Procurement is something that cannot just be triggered by a need within a school or learning partnership/LA. It has far deeper roots that creates a need for very careful strategic and succession planning. One of the biggest problems I have hit during procurement processes is that many staff are not fully aware of the (a) E-Learning agenda (b) technical vocabulary (c) Innovative use of ICT to support work in the classroom. When this is evident procurement becomes very difficult as staff are not in the driving seat, not in an informed position to make decisions based on an evaluation of the marketplace against a requirements specification. As a result there are a few pre-conditions that a school must create before they initiate any procurement process. At Costello we tackled these issues in a number of ways. We ran staff training sessions - one that was compulsory which was a really inspirational and visionary session on the future of E-Learning in education and this helped to establish a collective vision between the staff, at all levels, as to where the college wanted to go.

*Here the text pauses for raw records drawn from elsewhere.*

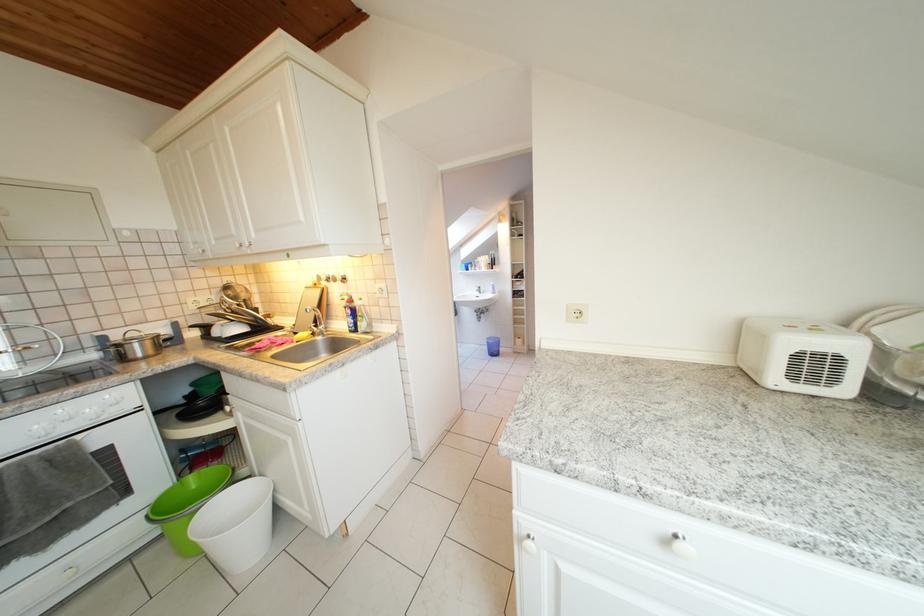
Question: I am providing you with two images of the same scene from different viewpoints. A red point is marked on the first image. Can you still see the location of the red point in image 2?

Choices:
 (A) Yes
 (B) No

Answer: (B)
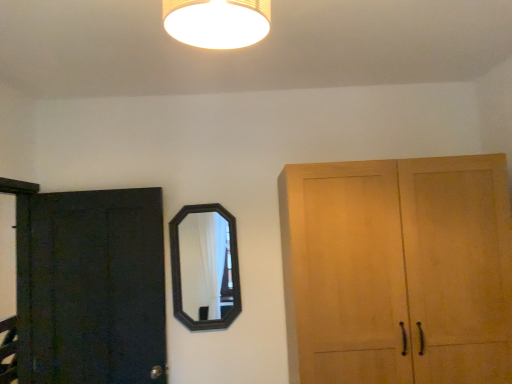
Question: Is matte yellow lampshade at upper center situated inside dark matte wood door at left or outside?

Choices:
 (A) outside
 (B) inside

Answer: (A)

Question: From the image's perspective, is matte yellow lampshade at upper center above or below dark matte wood door at left?

Choices:
 (A) below
 (B) above

Answer: (B)

Question: Considering the real-world distances, which object is closest to the matte yellow lampshade at upper center?

Choices:
 (A) dark matte wood door at left
 (B) black wooden mirror at center

Answer: (B)

Question: Based on their relative distances, which object is farther from the black wooden mirror at center?

Choices:
 (A) dark matte wood door at left
 (B) matte yellow lampshade at upper center

Answer: (B)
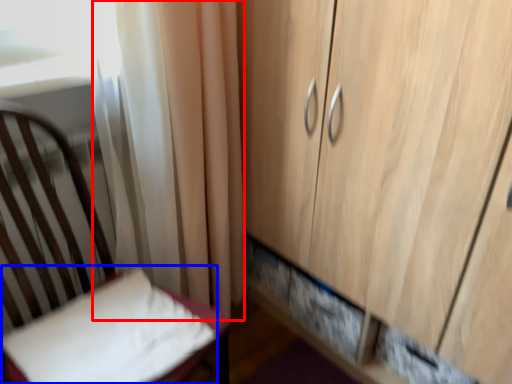
Question: Which point is closer to the camera, curtain (highlighted by a red box) or pillow (highlighted by a blue box)?

Choices:
 (A) curtain
 (B) pillow

Answer: (B)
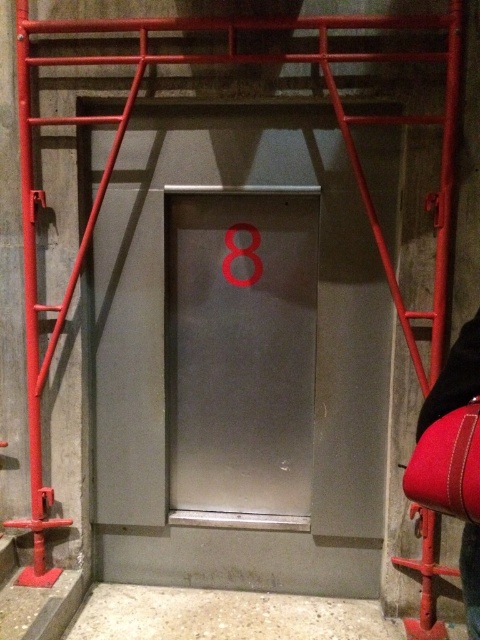
You are a delivery person carrying a large package that is 3 meters long. You are standing in front of the elevator and see the satin silver elevator door at center. Can you determine if your package will fit through the doorway?

The satin silver elevator door at center is 2.94 meters from viewer. Since your package is 3 meters long, it is slightly longer than the distance to the door, so it might not fit through the doorway.

You are a construction worker standing in front of the elevator door with the number 8. You need to locate your red leather pants. According to the image, where exactly are the red leather pants at lower right?

The red leather pants at lower right are located at point [455,378].

You are a delivery person with a box that requires a 6 feet clearance to maneuver safely. You see the red leather pants at lower right and the metallic number at center. Can you safely navigate between them with your box?

The distance between the red leather pants at lower right and the metallic number at center is 5.02 feet, which is less than the required 6 feet clearance. Therefore, you cannot safely navigate between them with your box.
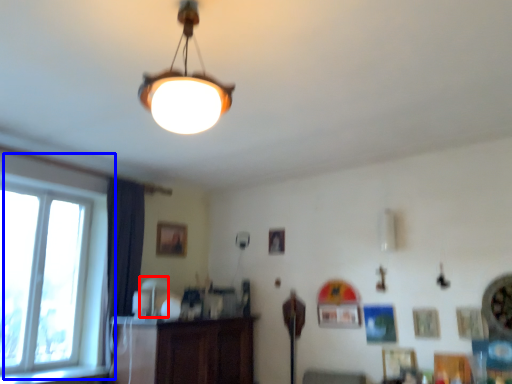
Question: Which object is further to the camera taking this photo, lamp (highlighted by a red box) or window (highlighted by a blue box)?

Choices:
 (A) lamp
 (B) window

Answer: (A)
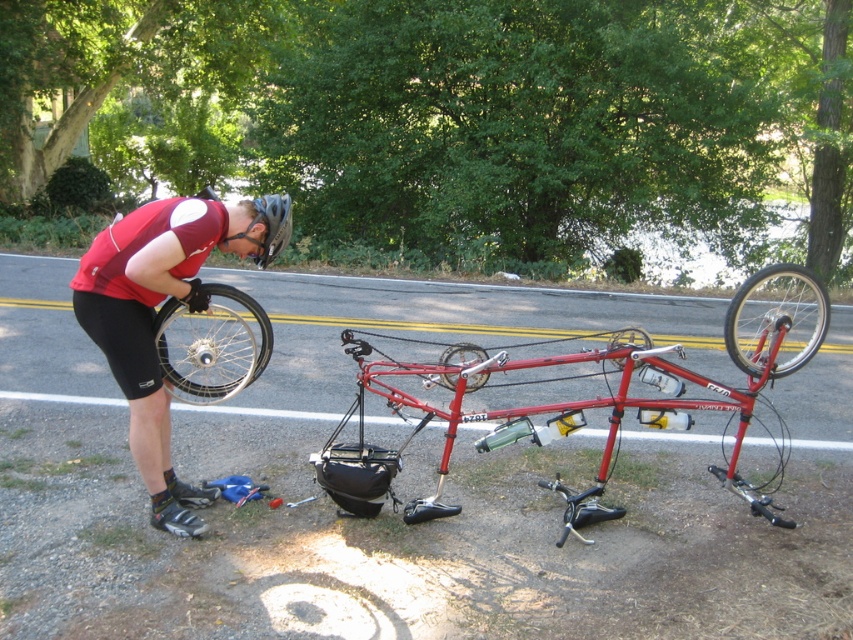
Looking at this image, you are a photographer trying to capture the cyclist and the bike. You want to frame the shot so that the matte black shorts at left and the metallic silver wheel at center are both visible. Based on their positions, which object should be placed closer to the left edge of the photo?

The matte black shorts at left should be placed closer to the left edge of the photo since they are positioned to the left of the metallic silver wheel at center.

You are a delivery person who needs to move the shiny silver rim at left and the red matte bicycle at center to a storage area. The storage area has a 3.5 meter wide entrance. Can both items fit through the entrance if placed side by side?

The red matte bicycle at center and shiny silver rim at left are 3.63 meters apart from each other. Since the entrance is only 3.5 meters wide, placing them side by side would exceed the width limit, so they cannot both fit through the entrance together.

You are a mechanic inspecting the recumbent bicycle. You notice the metallic silver wheel at right and the matte black tire at center. Which object is positioned higher from the ground?

The metallic silver wheel at right is above the matte black tire at center, so it is positioned higher from the ground.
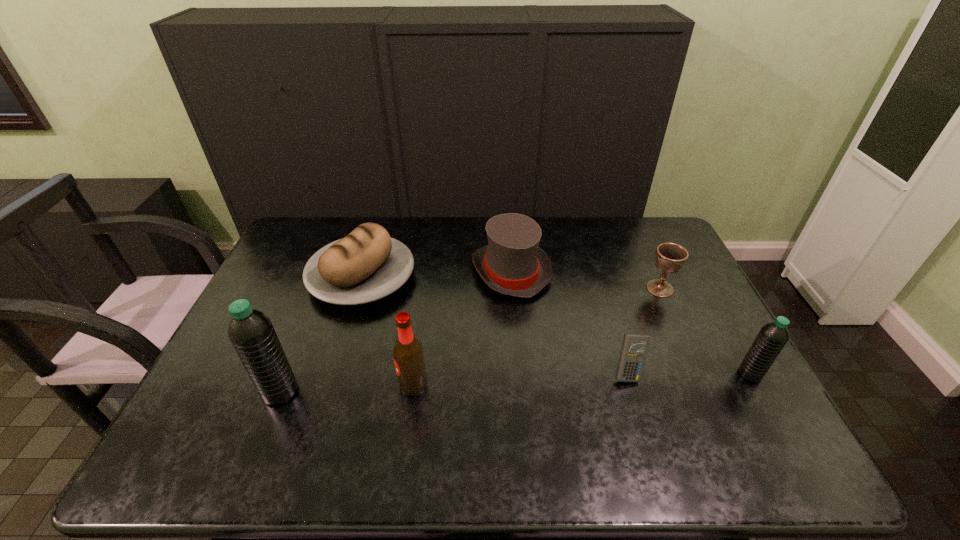
I want to click on free space between the tallest object and the fifth object from left to right, so click(454, 382).

Where is `empty location between the beer bottle and the left water bottle`? Image resolution: width=960 pixels, height=540 pixels. empty location between the beer bottle and the left water bottle is located at coordinates (347, 388).

This screenshot has height=540, width=960. Find the location of `vacant space in between the rightmost object and the third object from right to left`. vacant space in between the rightmost object and the third object from right to left is located at coordinates click(688, 374).

Identify the location of the fourth closest object to the left water bottle. The height and width of the screenshot is (540, 960). (634, 346).

This screenshot has height=540, width=960. Identify the location of object that can be found as the fifth closest to the right water bottle. (366, 265).

What are the coordinates of `free spot that satisfies the following two spatial constraints: 1. on the front side of the bread; 2. on the left side of the fifth shortest object` in the screenshot? It's located at (332, 374).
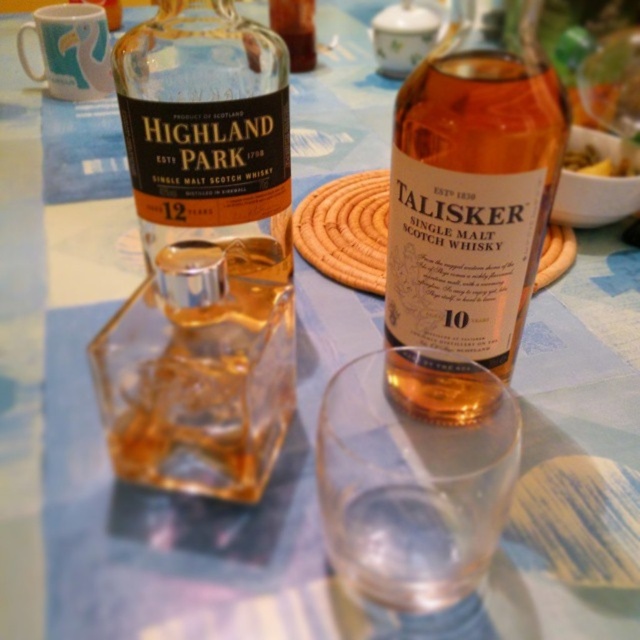
You are at a bar and see two bottles of Scotch whisky on the table. The bottles are labeled as matte glass bottle at center and amber glass bottle at center. Which one is positioned to the left?

The matte glass bottle at center is positioned to the left of the amber glass bottle at center.

You are at a restaurant and see both the amber glass bottle at center and the golden crispy fries at center on the table. Which item is closer to the edge of the table?

The golden crispy fries at center are closer to the edge of the table because the amber glass bottle at center is located below them, meaning it is positioned further inward from the edge.

You are a customer at a restaurant and want to grab the golden crispy fries at center. There is a matte glass bottle at center in the way. Can you reach the fries without moving the bottle?

The matte glass bottle at center is closer to the viewer than golden crispy fries at center, so you can reach the golden crispy fries at center by moving around the bottle or using a utensil to get them without disturbing the bottle.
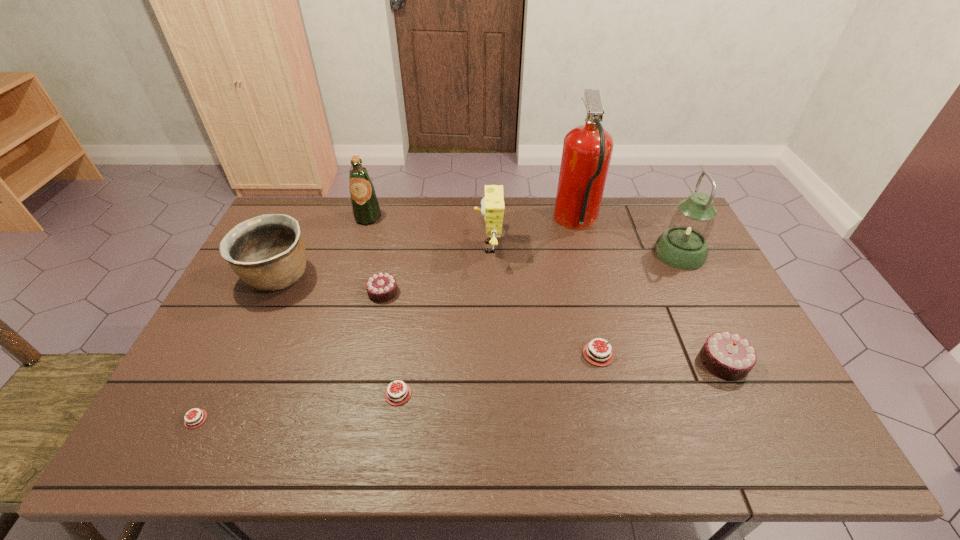
You are a GUI agent. You are given a task and a screenshot of the screen. Output one action in this format:
    pyautogui.click(x=<x>, y=<y>)
    Task: Click on the vacant space positioned on the right of the eighth tallest object
    
    Given the screenshot: What is the action you would take?
    pyautogui.click(x=691, y=354)

Find the location of a particular element. free space located 0.100m on the left of the second biggest red chocolate cake is located at coordinates (324, 394).

Find the location of a particular element. The height and width of the screenshot is (540, 960). free spot located 0.320m on the back of the shortest object is located at coordinates (256, 299).

Image resolution: width=960 pixels, height=540 pixels. In order to click on fire extinguisher that is at the far edge in this screenshot , I will do `click(587, 149)`.

At what (x,y) coordinates should I click in order to perform the action: click on lantern that is at the far edge. Please return your answer as a coordinate pair (x, y). Looking at the image, I should click on (683, 245).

Procurement processes do vary from one LA authority to another - so my initial advice is to make contact with them asap and get the procurement guidelines and read them thoroughly. Doing so will ensure that you do not fall foul of any timescales or protocols that you have to follow - these are often dependant on the capital outlay of the project.
- Formalise requirements specification (involvement by teachers, students, parents, governors)
- Identify those stakeholders involved in procurement process and brief
- Used Learning Platform group to investigate marketplace - talk to providers and use specification as initial rubric
- Post advert in appropriate press to invite companies to tender
- Based on responses to tender initial shortlist created using requirements specification
- Invites to shortlisted providers to attend procurement day
- Procurement day (all 3 providers) - presentations to various stakeholder groups (SLT, teachers, parents, students, governors) followed by live product demonstrations where stakeholders could ask questions and use this time to formulate own views on products - completion of evaluation forms for each provider
- Data from feedback and evaluations aggregated and analysed.
- Discussion of results by SLT - initial strategic decision made
- Ratification of decision by governing body
- Contact all providers with outcome
I cannot begin to say how important this is, (a) to shape the schools vision but (b) to satisfy procurement regulations. The Becta site has a good starting point with the functional and technical specifications but this should be the basis and start of open talks and discussion within the school to identify what is important - not just now, but also in the future.
Procurement Day
When procuring the learning platform solution for Costello it was really important to put together a high profile procurement process. As a school it was very important for us to embrace as many of our stakeholders in the process as possible.
Calculating the total cost of ownership is important, in the current marketplace you have to be very careful when trying to compare costings of different providers as there are so many permutations on how these can be derived. In the UK sector at the moment there are two main costing models that providers seem to be using. Those that charge a one off set up fee plus lots of yearly subscription fees (cost per learner (maybe even teacher/parent), maintenance costs, MIS extractor, updates - the list goes on and those with an upfront capital cost for the implementation (often locally hosted solutions as you are buying a server) along with a year support/maintenance contract. At Costello I made sure that for those providers we shortlisted I calculated the total cost of ownership over a four year period. This was a very interesting activity to follow through and the results did surprise us. What appeared to be the most expensive solution at first glance was not (this was a locally hosted solution).